# Sensitive and broadband measurement of dispersion in a cavity using a   Fourier transform spectrometer with kHz resolution

**Authors:** Lucile Rutkowski, Alexandra C. Johansson, Gang Zhao, Thomas, Hausmaninger, Amir Khodabakhsh, Ove Axner, and Aleksandra Foltynowicz

arXiv: 1705.04729 · 2018-05-04

## TL;DR

This paper demonstrates a broadband, high-resolution method to measure optical cavity dispersion using a Fourier transform spectrometer and frequency combs, enabling precise characterization of cavity modes and molecular refractivity.

## Contribution

It introduces a novel approach combining a Fourier transform spectrometer with a frequency comb for accurate, broadband dispersion measurements of optical cavities and gases.

## Key findings

- Measured 16,000 cavity modes over 16 THz bandwidth.
- Retrieved cavity mirror dispersion with 0.1 fs^2 precision.
- Determined CO2 refractivity with 5 x 10^-12 precision.

## Abstract

Optical cavities provide high sensitivity to dispersion since their resonance frequencies depend on the index of refraction.
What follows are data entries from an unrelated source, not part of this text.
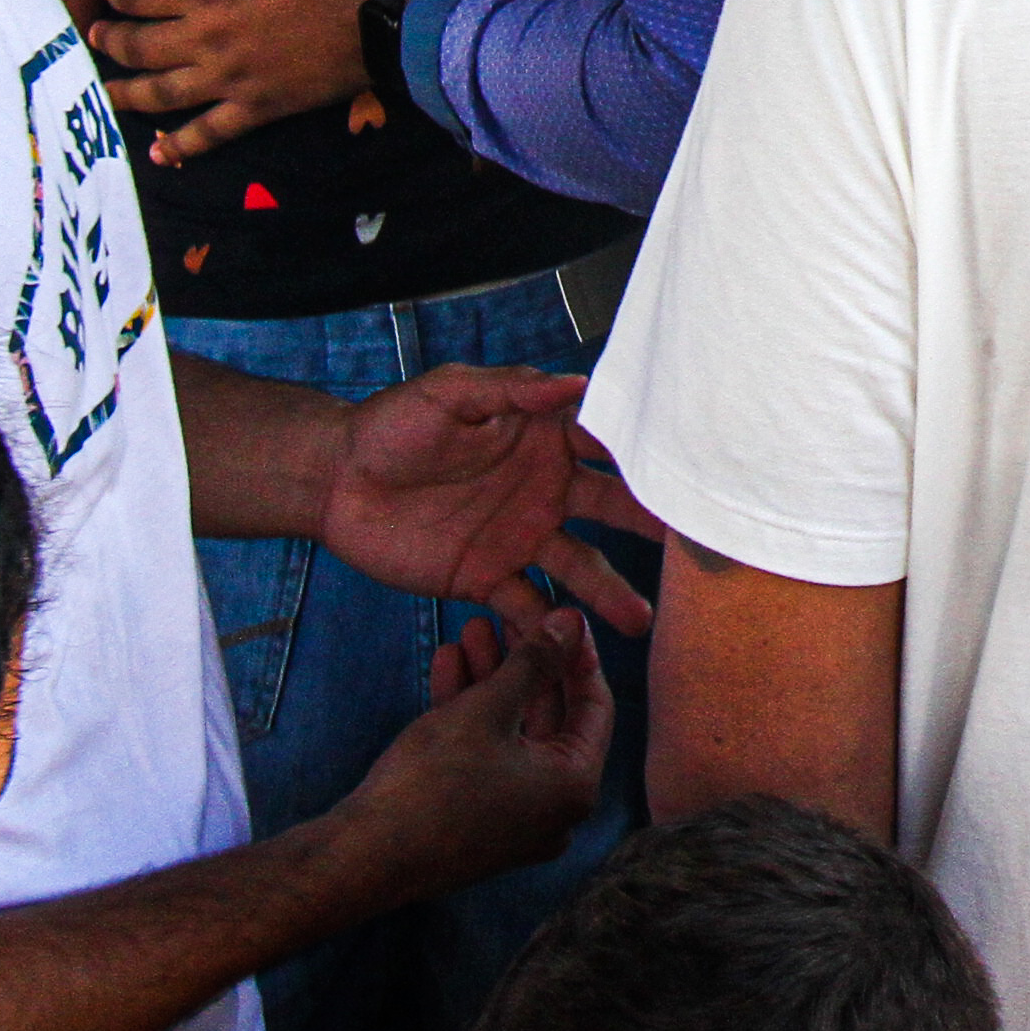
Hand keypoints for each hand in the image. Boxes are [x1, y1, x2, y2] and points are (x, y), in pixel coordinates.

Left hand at [87, 0, 401, 157]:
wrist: (381, 13)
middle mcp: (206, 41)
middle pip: (140, 47)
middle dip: (111, 39)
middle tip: (96, 35)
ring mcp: (229, 81)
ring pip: (162, 94)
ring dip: (127, 92)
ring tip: (107, 89)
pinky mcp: (256, 108)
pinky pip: (209, 134)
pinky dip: (179, 147)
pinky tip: (157, 154)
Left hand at [317, 365, 660, 626]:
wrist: (336, 482)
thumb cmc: (390, 426)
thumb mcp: (447, 393)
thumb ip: (509, 391)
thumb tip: (577, 385)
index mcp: (540, 438)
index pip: (605, 445)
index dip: (645, 457)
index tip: (686, 470)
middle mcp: (543, 488)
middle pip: (609, 509)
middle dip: (649, 528)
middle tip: (693, 548)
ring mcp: (518, 537)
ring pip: (578, 567)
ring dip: (608, 593)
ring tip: (640, 620)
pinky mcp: (485, 578)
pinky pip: (525, 605)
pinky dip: (548, 627)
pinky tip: (571, 645)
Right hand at [331, 604, 621, 896]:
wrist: (365, 855)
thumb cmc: (434, 781)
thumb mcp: (488, 708)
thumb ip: (535, 661)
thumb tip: (572, 621)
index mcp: (575, 787)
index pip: (594, 705)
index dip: (576, 653)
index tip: (560, 614)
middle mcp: (555, 811)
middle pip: (548, 718)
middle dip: (523, 663)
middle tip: (504, 616)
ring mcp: (516, 823)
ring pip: (513, 734)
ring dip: (492, 682)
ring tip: (469, 630)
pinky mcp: (478, 824)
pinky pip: (488, 758)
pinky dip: (471, 717)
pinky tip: (447, 666)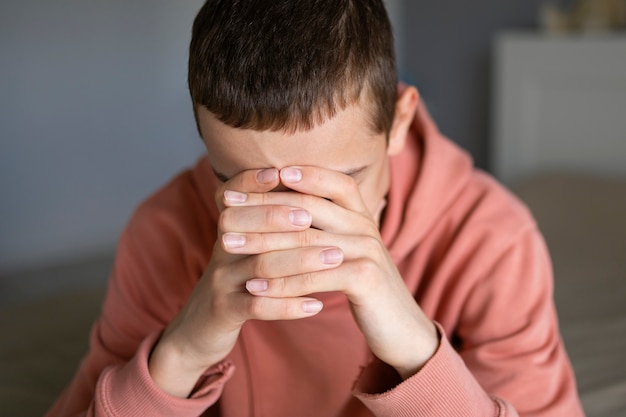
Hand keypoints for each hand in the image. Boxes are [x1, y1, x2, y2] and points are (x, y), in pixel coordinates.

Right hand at [148, 168, 337, 396]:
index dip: (253, 181)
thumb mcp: (245, 248)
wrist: (199, 330)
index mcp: (229, 230)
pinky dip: (288, 305)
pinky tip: (316, 305)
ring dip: (300, 260)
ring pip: (259, 265)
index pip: (232, 194)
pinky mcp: (225, 312)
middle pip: (242, 222)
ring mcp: (221, 281)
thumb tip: (307, 190)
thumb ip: (267, 222)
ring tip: (335, 258)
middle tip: (316, 216)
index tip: (283, 172)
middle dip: (279, 215)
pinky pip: (257, 306)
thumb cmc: (237, 281)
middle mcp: (221, 250)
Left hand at [223, 166, 438, 379]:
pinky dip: (281, 282)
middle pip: (309, 206)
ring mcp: (368, 250)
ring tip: (228, 245)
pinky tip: (255, 286)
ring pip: (306, 240)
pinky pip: (314, 276)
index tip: (255, 176)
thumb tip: (288, 205)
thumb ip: (328, 226)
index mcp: (362, 215)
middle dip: (263, 206)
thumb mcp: (348, 250)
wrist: (401, 326)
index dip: (295, 175)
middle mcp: (366, 225)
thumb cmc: (364, 285)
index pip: (330, 181)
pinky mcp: (365, 278)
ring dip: (262, 243)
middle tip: (225, 209)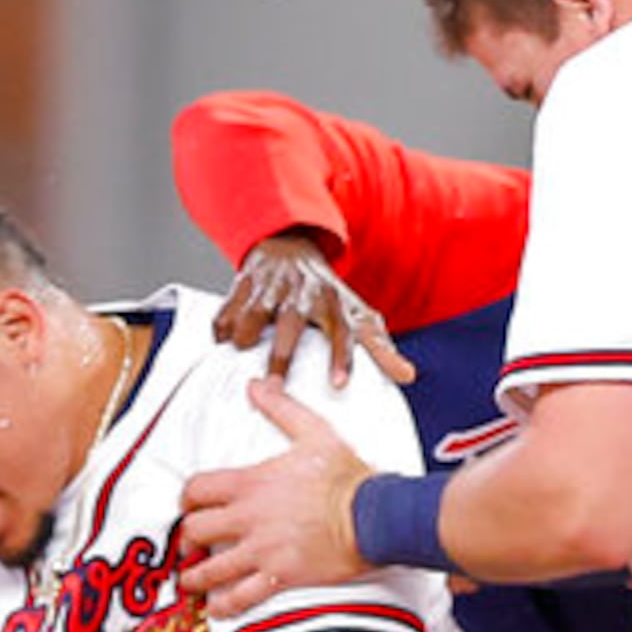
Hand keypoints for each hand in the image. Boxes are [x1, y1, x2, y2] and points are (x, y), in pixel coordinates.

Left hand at [176, 380, 379, 618]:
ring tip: (191, 580)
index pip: (197, 489)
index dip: (186, 500)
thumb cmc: (348, 478)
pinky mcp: (279, 576)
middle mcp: (250, 517)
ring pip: (210, 568)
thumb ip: (281, 409)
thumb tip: (258, 386)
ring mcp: (262, 549)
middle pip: (195, 531)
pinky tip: (216, 606)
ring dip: (195, 576)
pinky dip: (223, 604)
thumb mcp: (315, 432)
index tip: (188, 507)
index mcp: (252, 483)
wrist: (376, 515)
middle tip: (189, 546)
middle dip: (187, 540)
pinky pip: (240, 596)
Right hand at [213, 233, 412, 389]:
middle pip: (291, 327)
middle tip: (273, 387)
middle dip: (281, 357)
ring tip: (240, 353)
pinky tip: (223, 341)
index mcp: (333, 303)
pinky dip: (222, 326)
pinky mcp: (245, 282)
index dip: (343, 358)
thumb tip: (408, 377)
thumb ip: (380, 347)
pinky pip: (228, 308)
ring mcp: (272, 287)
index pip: (342, 332)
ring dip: (245, 336)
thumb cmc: (325, 291)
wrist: (289, 244)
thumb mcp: (357, 313)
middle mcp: (303, 294)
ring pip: (254, 315)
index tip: (339, 385)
We present a direct, broadband, and accurate measurement of the modes of a high finesse cavity using an optical frequency comb and a mechanical Fourier transform spectrometer with a kHz-level resolution. We characterize 16000 cavity modes spanning 16 THz of bandwidth in terms of center frequency, linewidth, and amplitude. We retrieve the group delay dispersion of the cavity mirror coatings and pure N${_2}$ with 0.1 fs${^2}$ precision and 1 fs${^2}$ accuracy, as well as the refractivity of the 3{\nu}1+{\nu}3 absorption band of CO${_2}$ with 5 x 10${^{-12}}$ precision. This opens up for broadband refractive index metrology and calibration-free spectroscopy of entire molecular bands.